[szosa] 64/2017 w rodzinne strony
Sobota, 3 czerwca 2017
· Komentarze(0)
Kategoria > 50
PO odbębnieniu domowych obowiązków, pojechałem do rodziców szosówką, by pomóc w pracach na działce. w drodze za Czerniejewem dopadła mnie szosowa karma - dziura - i tym samym przymusowy pitstop na centrowanie przedniego koła. Były 2 luźnę szprychy, które wygięły się niczym łuk triumfalny - na szczęście nyple były dobre, wystarczyło wkręcic.

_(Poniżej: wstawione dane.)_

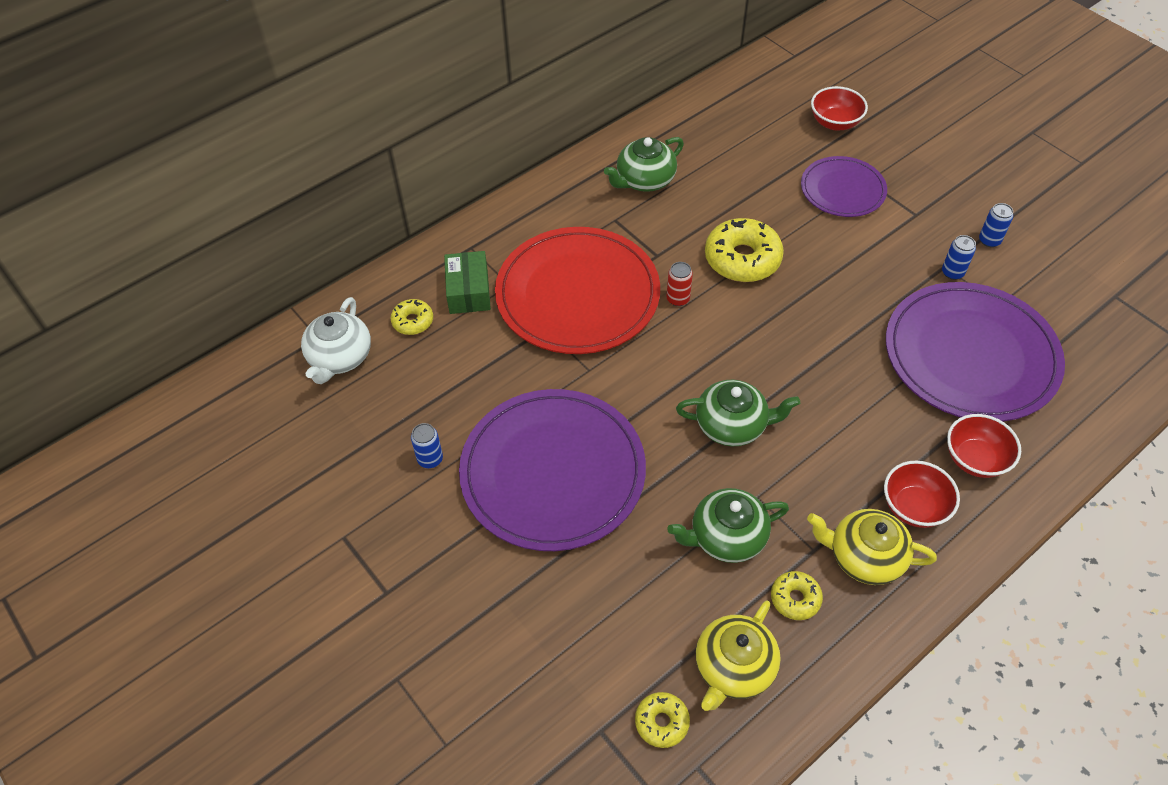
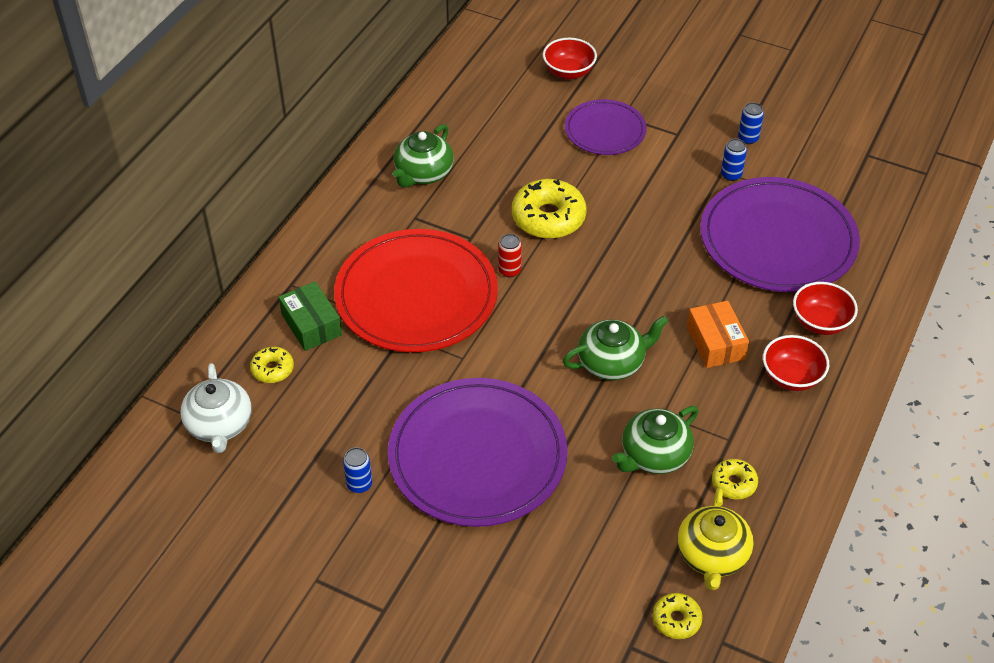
camera: 25 degrees left, 5 degrees down
yellow teapot [807,509,937,585] -> none
none -> orange box [687,301,749,368]

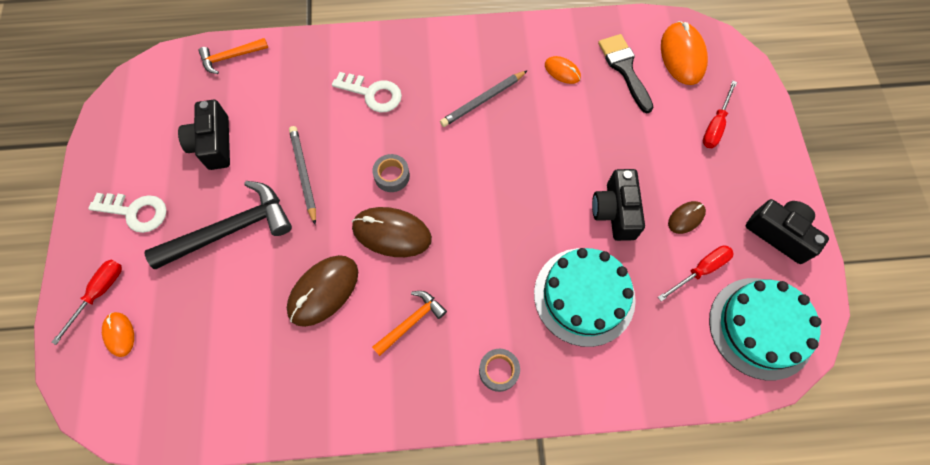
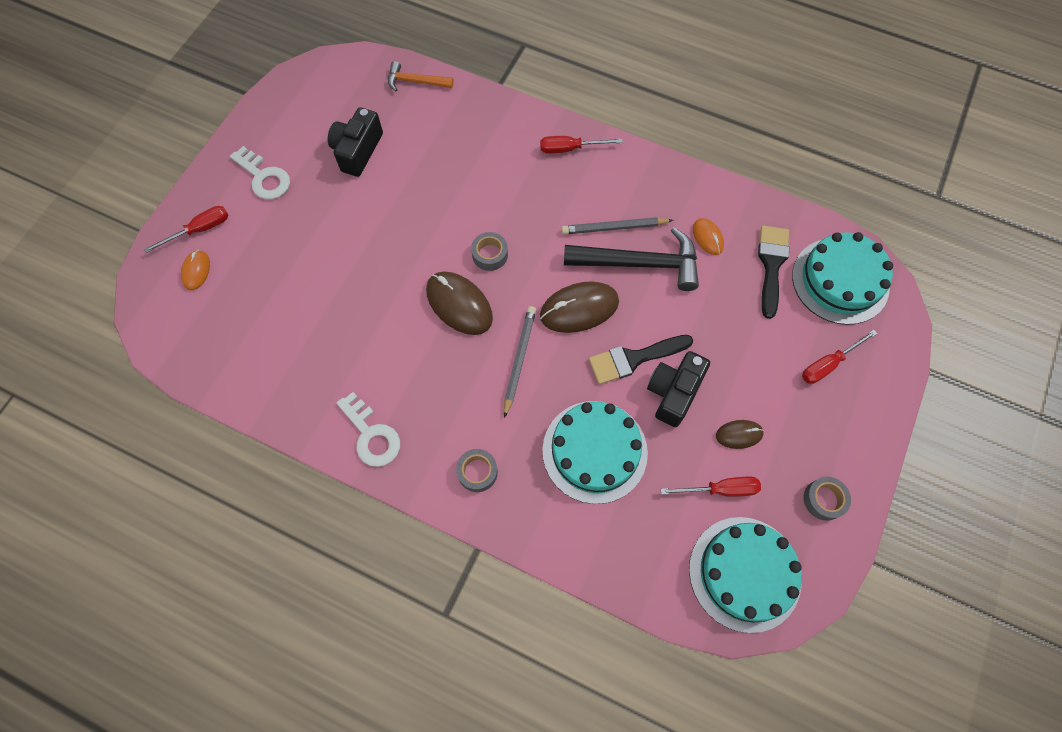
camera: 30 degrees right, 0 degrees up
black hammer [144,181,292,269] -> black hammer moved to [564,227,699,291]
brown mouse [287,255,358,327] -> brown mouse moved to [540,281,619,333]
grey pencil [289,126,316,225] -> grey pencil moved to [504,306,536,418]
white key [332,72,402,112] -> white key moved to [337,392,400,467]
orange hammer [372,291,447,356] -> none
orange mouse [661,21,708,85] -> turquoise cake [792,232,893,325]
black camera [746,199,829,264] -> grey tape [804,477,851,521]
none -> red screwdriver [540,136,623,154]
none -> black brush [589,335,693,384]

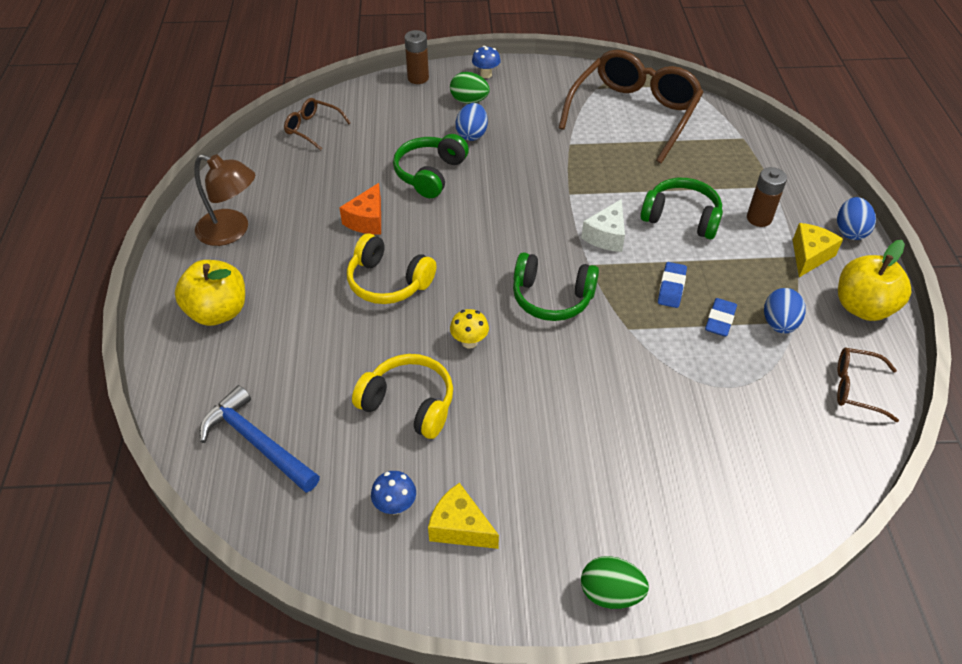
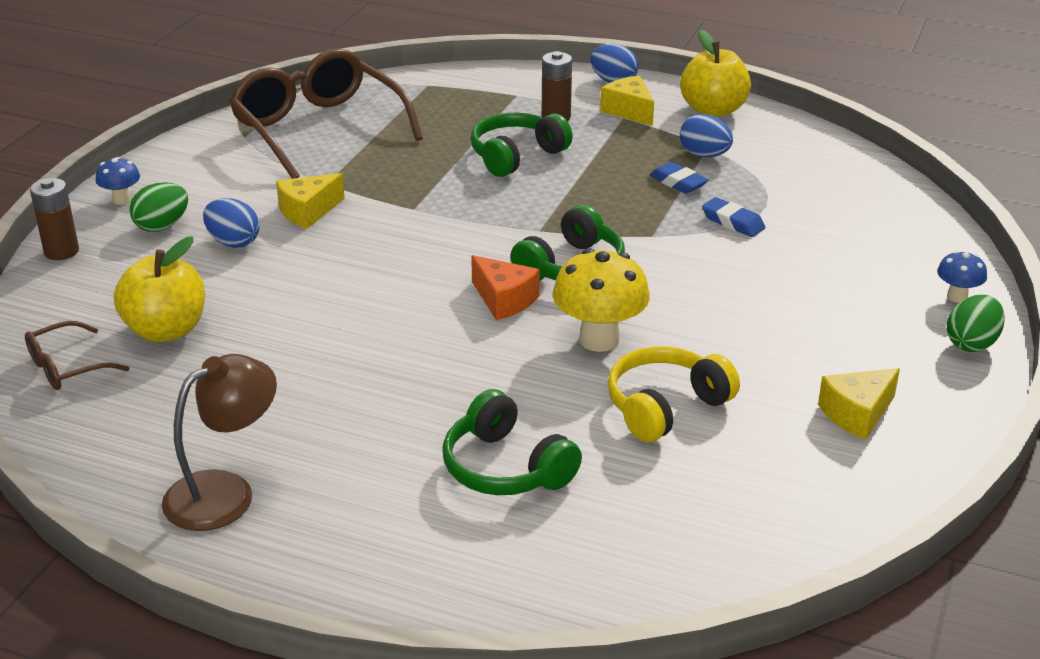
camera: 65 degrees left, 15 degrees down
yellow apple [175,260,245,326] -> yellow apple moved to [114,236,205,342]
blue hammer [200,385,320,493] -> none
orange cheese [339,183,381,234] -> orange cheese moved to [471,255,540,320]
yellow headphones [347,233,436,304] -> none
blue mushroom [371,471,416,514] -> blue mushroom moved to [937,251,987,303]
green headphones [393,134,469,198] -> green headphones moved to [443,389,582,495]
yellow mushroom [450,309,489,349] -> yellow mushroom [553,248,650,352], size x1.90
white cheese [581,199,625,252] -> none
blue eraser [658,262,687,308] -> blue eraser moved to [702,197,765,237]
brown glasses [837,348,899,422] -> none
none -> yellow cheese [276,173,345,229]

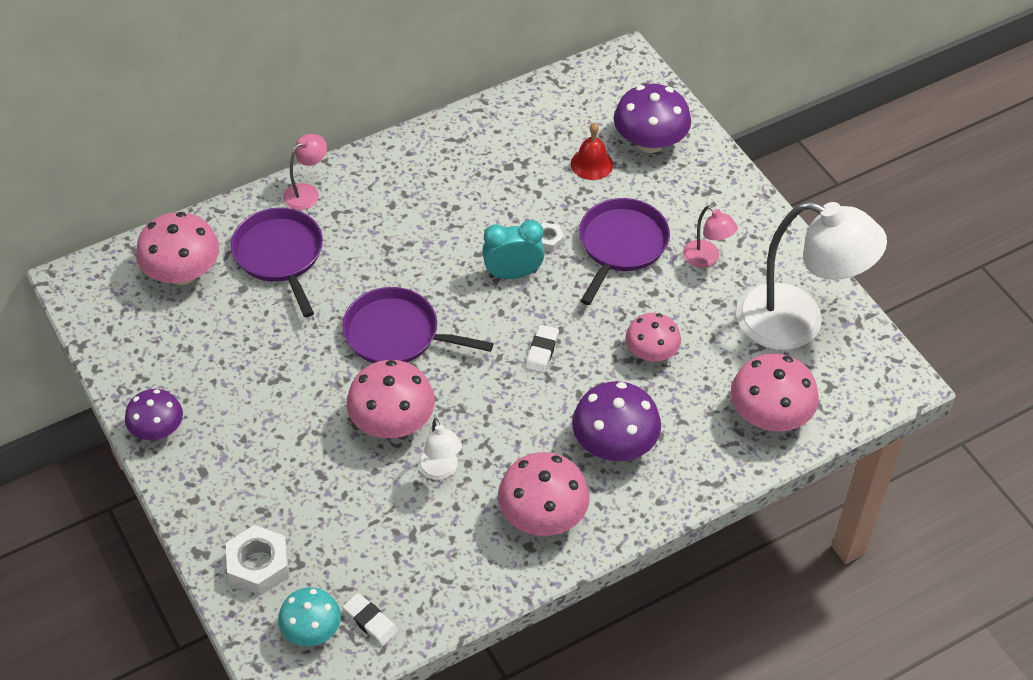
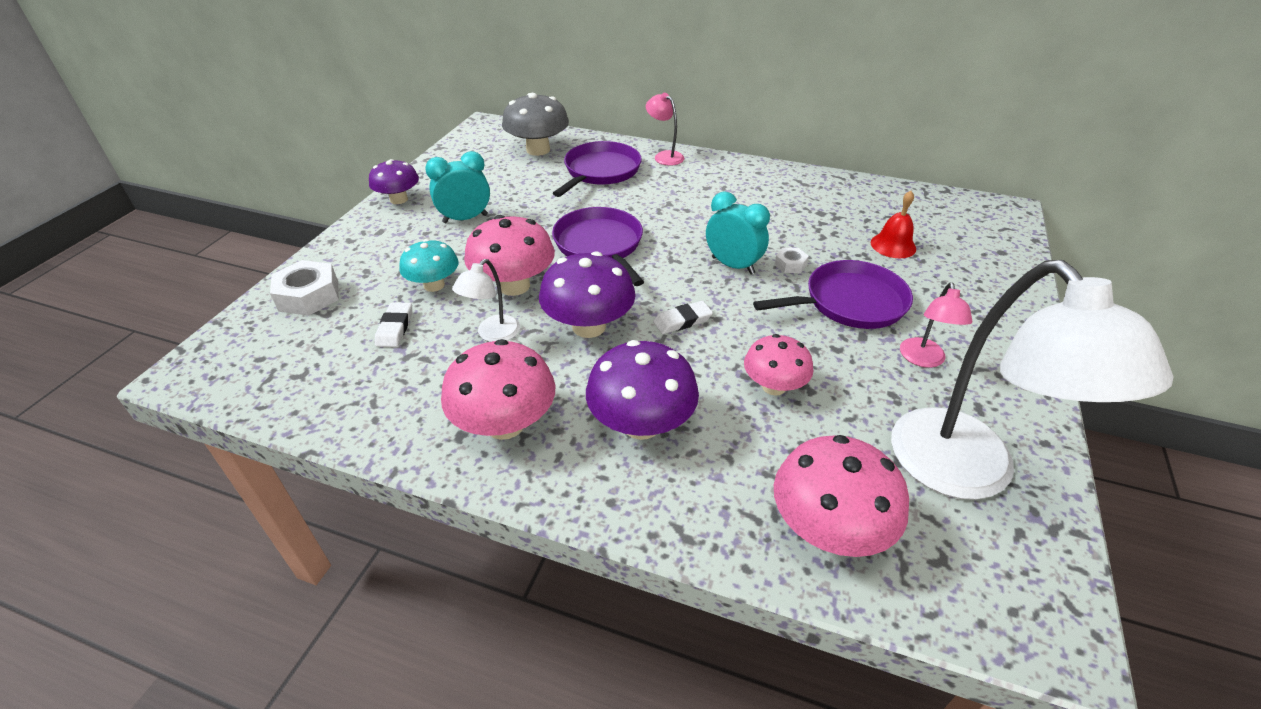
camera: 50 degrees right, 10 degrees down
pink mushroom [136,212,219,285] -> grey mushroom [502,93,569,156]
turquoise mushroom [278,587,341,646] -> turquoise mushroom moved to [399,239,458,292]
pink lamp [283,134,327,210] -> pink lamp turned 135 degrees counterclockwise [646,93,684,166]
white eraser [343,593,398,646] -> white eraser moved to [375,302,412,347]
purple mushroom [614,84,691,153] -> purple mushroom moved to [539,251,635,338]
none -> turquoise clock [425,151,490,223]

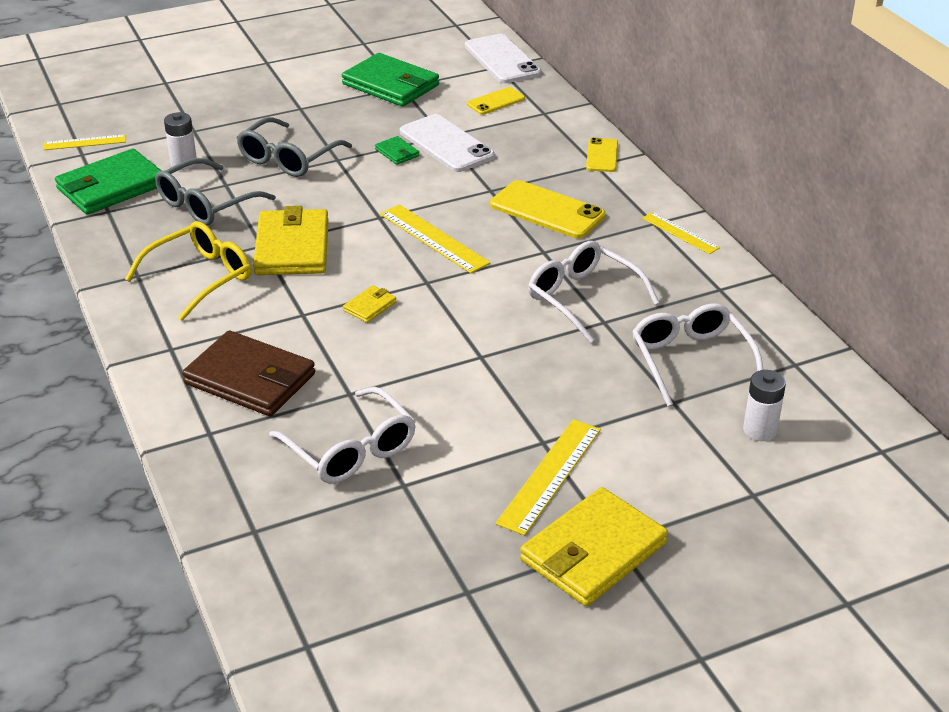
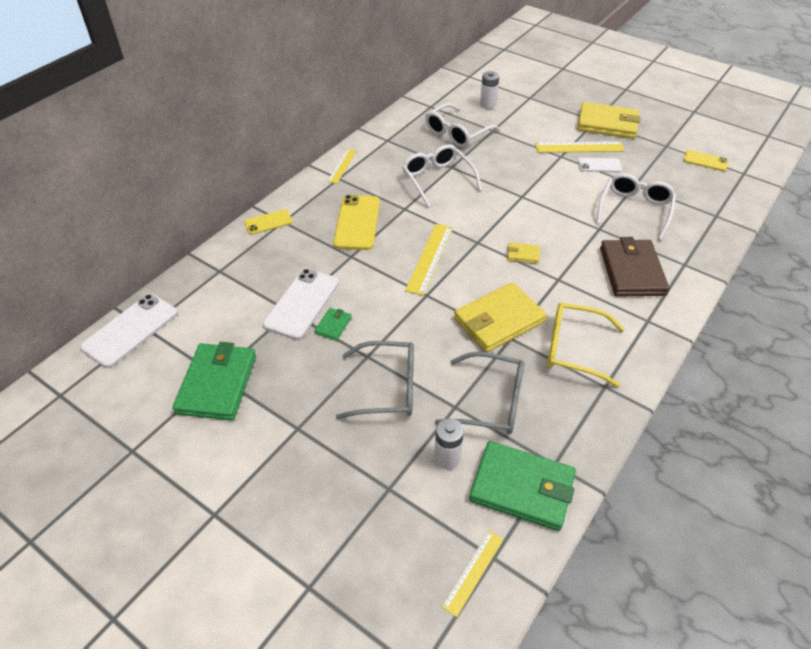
camera: 120 degrees left, 10 degrees up
yellow ruler [43,134,126,150] -> yellow ruler turned 75 degrees clockwise [442,531,504,617]
yellow phone [467,87,525,115] -> yellow phone moved to [683,150,728,171]
white glasses [528,241,659,343] -> white glasses turned 135 degrees clockwise [402,144,482,208]
none -> white phone [578,158,622,172]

Dalsza droga bez większych przygód.
W godzinach wieczornych ruszyłem dalej, w stronę Trzemeszna. MIałem w planach objazd przez Powidz i Orchowo ale organizm buntował (brak mocy, spadek uwagi - brak kofeiny). Zrobiłem postój na Orlenie, podjechałem zobaczyć gnieźnienską ciuchcię jako element miejscowej rekreacji dla dzieci.
Ma to związek z przywróceniem pamięci o Wrzesińskiej Wąskotorówce, która do późnych lat 70 działała bez większych przeszkód.
Mam w planach wyprawę, podobną do tej, którą opisał Rolnik ale obawiam się, ze niewiele pozostało po wąskotorówce.
Niezwykle rzadko dodaję dwa wpisy w jednym dniu ale z racji posiadania szosy i mtb, to (nie)stety trzeba tak zrobić.